22 thoughts on “Nutsack revisit

  1. Nick knows that, when he dies, no one will remember him or his “work.” Hell, no one reads his shit now, and the only people who even know he exists are the ones he is harassing. That creature of arrested development belongs in a state institution until he croaks.

  2. Day late and a dollar short, as usual, ass-lick. I published a post more than a year ago on this very blog talking about how I published Subjugation, my first book.

    You can read that post HERE.

    It’s because of dealing with expensive vanity presses, SCAM publishers like Tabetha Jones (Henley, Saulters, Hoover, Willis, Olejnick, whatever) and utter morons like you that I warn aspiring authors to be careful about who they publish with. I’d hate to see them bilked, ripped off, or dealing with an utter moron that can’t conceive of the most fundamental publishing options like Ingram and Amazon (or can’t stop spouting self-loathing homophobic drivel and keeps getting thrown off them).

    Honestly, if the best you’ve got is to tell the world how I published my book more than six years ago, dude, you need to go back to drooling over your Playgirl stash as a hobby. You suck at this as much as, well, just about everything related to publishing.

    • He’s on a roll tonight. I’m finally on his radar, after a year+ of associating with people he hates (you know, other horror writers). He left a delightful little comment on my blog (a comment that is never making it out of the pending folder). He hit a few of his tried-and-true talking points plus added in the not-at-all delusional, totally sane detail that every time someone buys Fossil Lake II, God kills someone’s dog.

      • What I’d like to know is how you flew under his radar for as long as you did. That takes more skill than you might think.

      • He’s actually pretty tame with me. A few bestiality accusation regarding my daughter’s parentage, but mostly just a few illiterate spatterings that I guess are supposed to singe me. Like his most recent jab, saying that I’m an insult to “other” veterans. Whatever.
        It’s amusing that he accuses me of having some crusade against him, when he’s the one that finds his way here. If he wants me to stop commenting about him, all he’s got to do is stop showing up here looking like such an idiot.

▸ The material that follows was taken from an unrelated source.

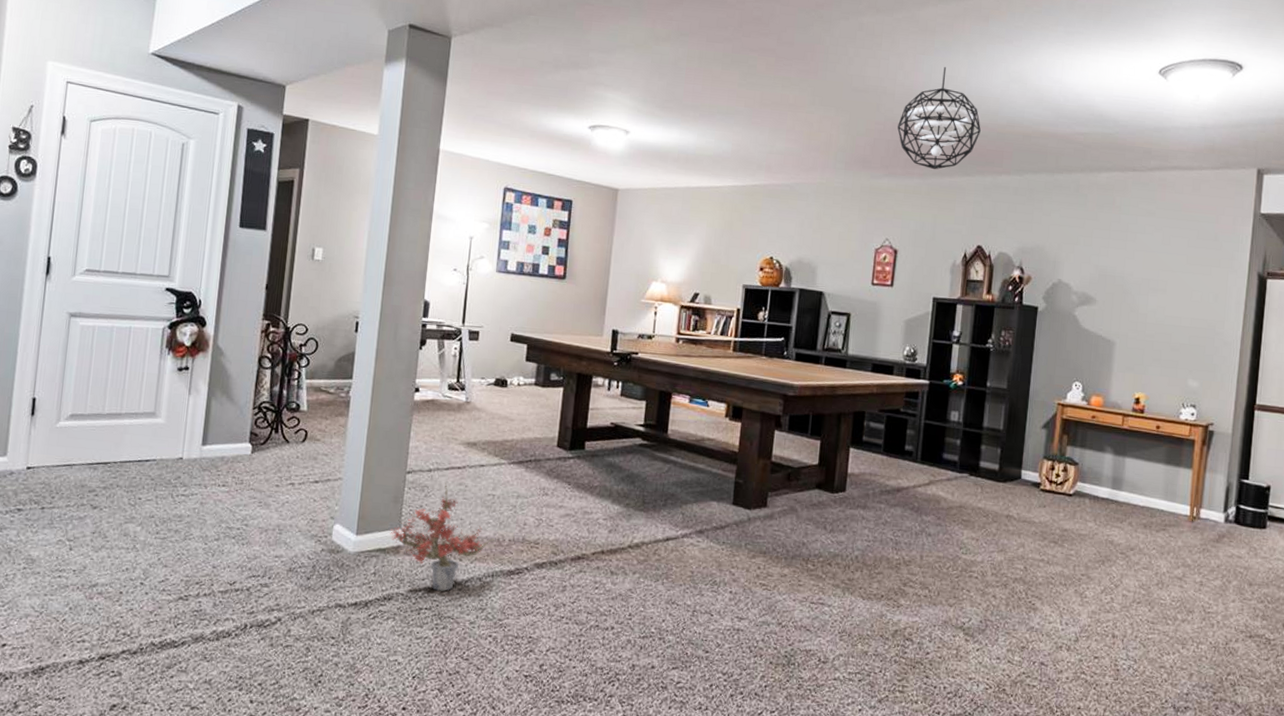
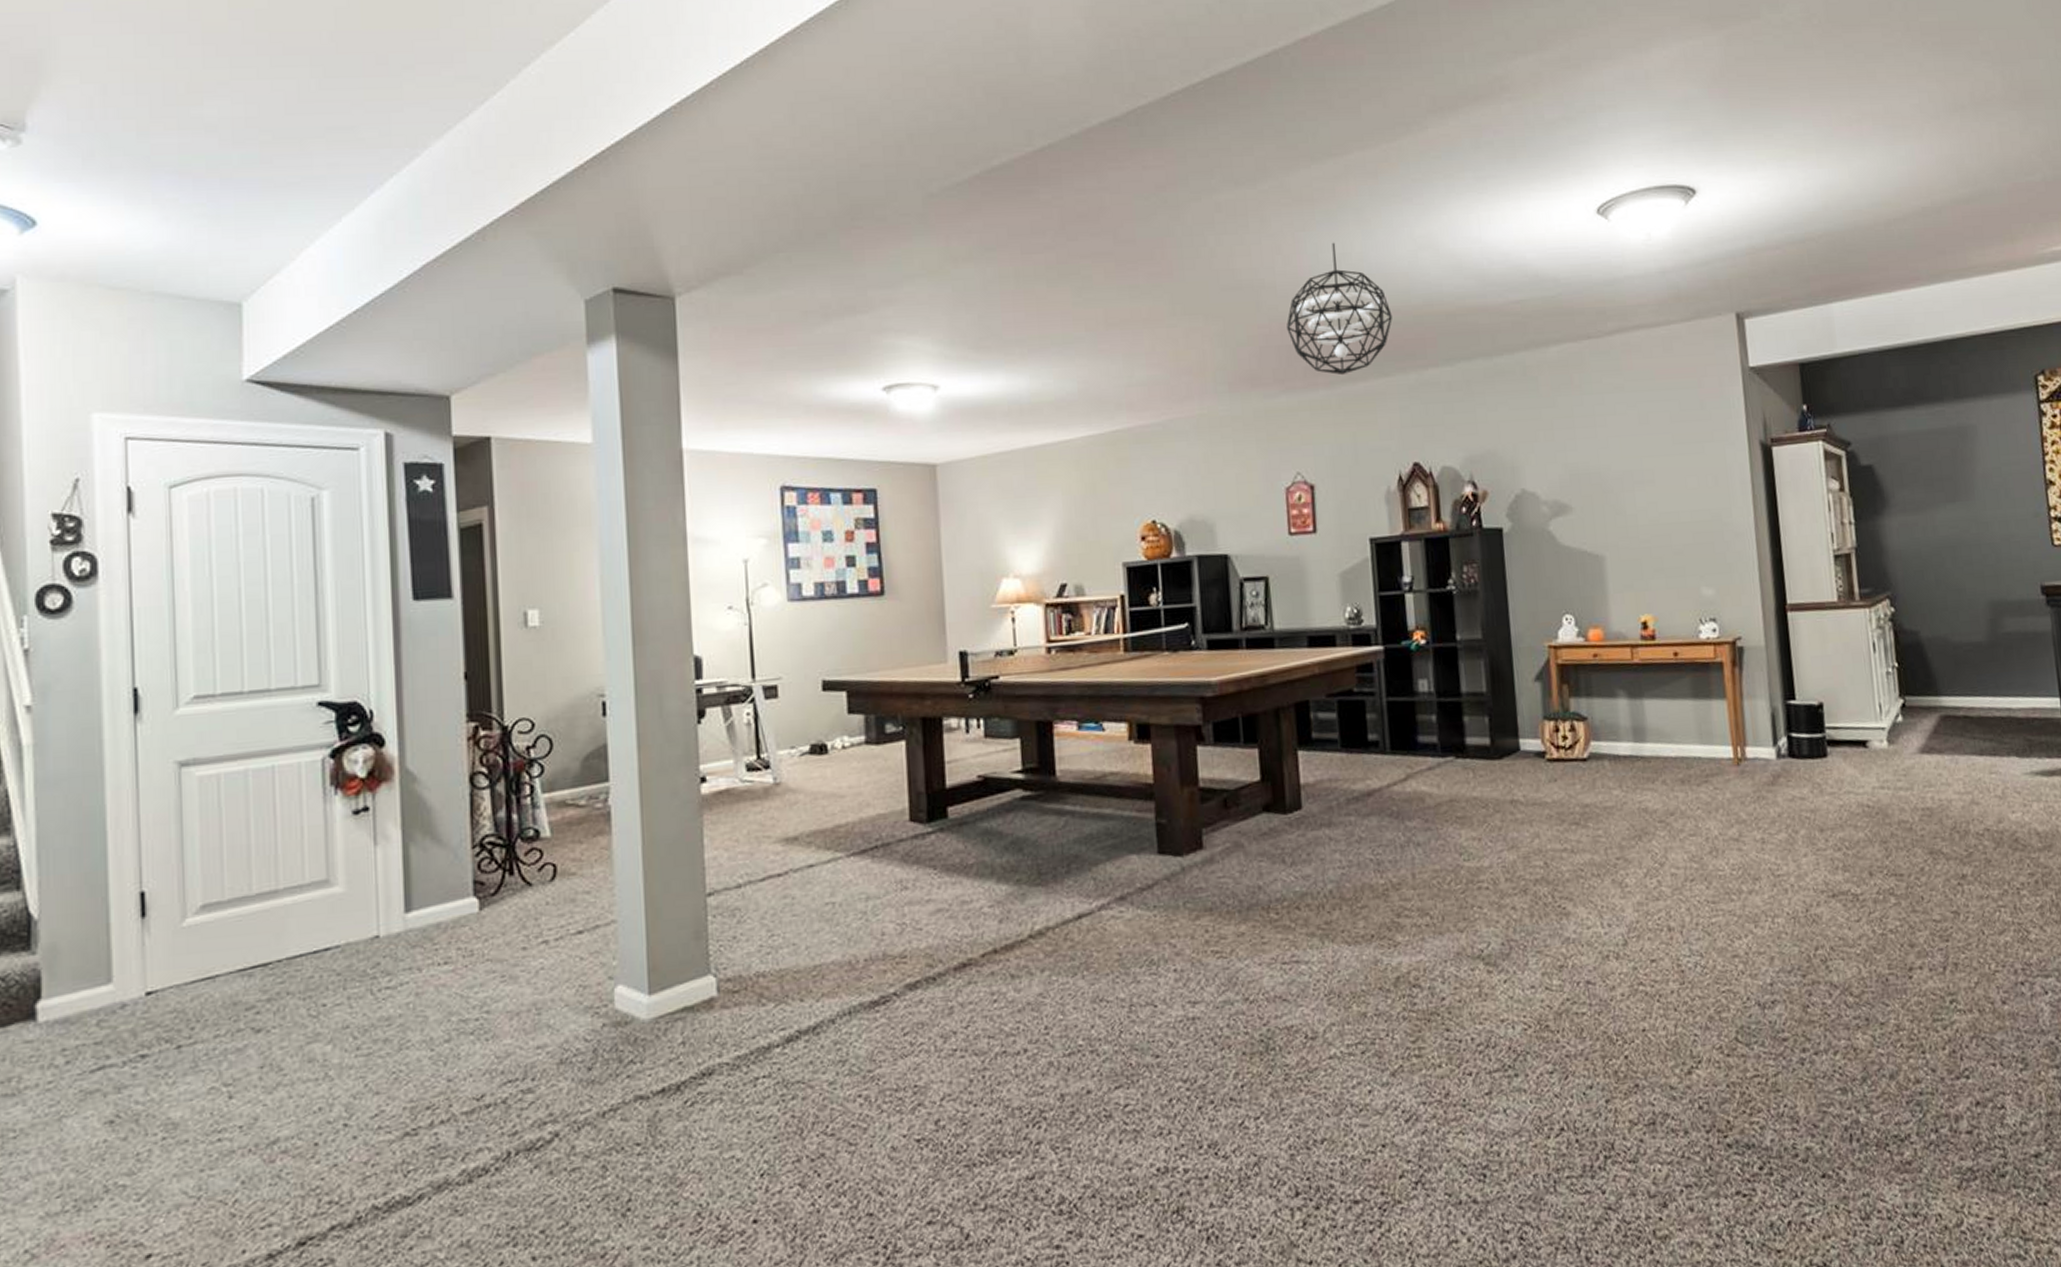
potted plant: present [390,482,494,591] -> none [696,898,844,1049]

      • I’ve wondered that, too. He even followed my blog a year-and-a-half ago (presumably because it has the words SMALL PRESS in the title), then thankfully disappeared. Since then, I’ve made zero effort to hide my affiliation with people he hates, plus I personally tick off several boxes of things he finds objectionable (I’m a woman, a writer, I have a story in Fossil Lake II, I’m gay friendly, etc.). With Nicky, who knows?

      • You’re sane, you can thread a sentence together without running for the superglue… The list could go on for miles.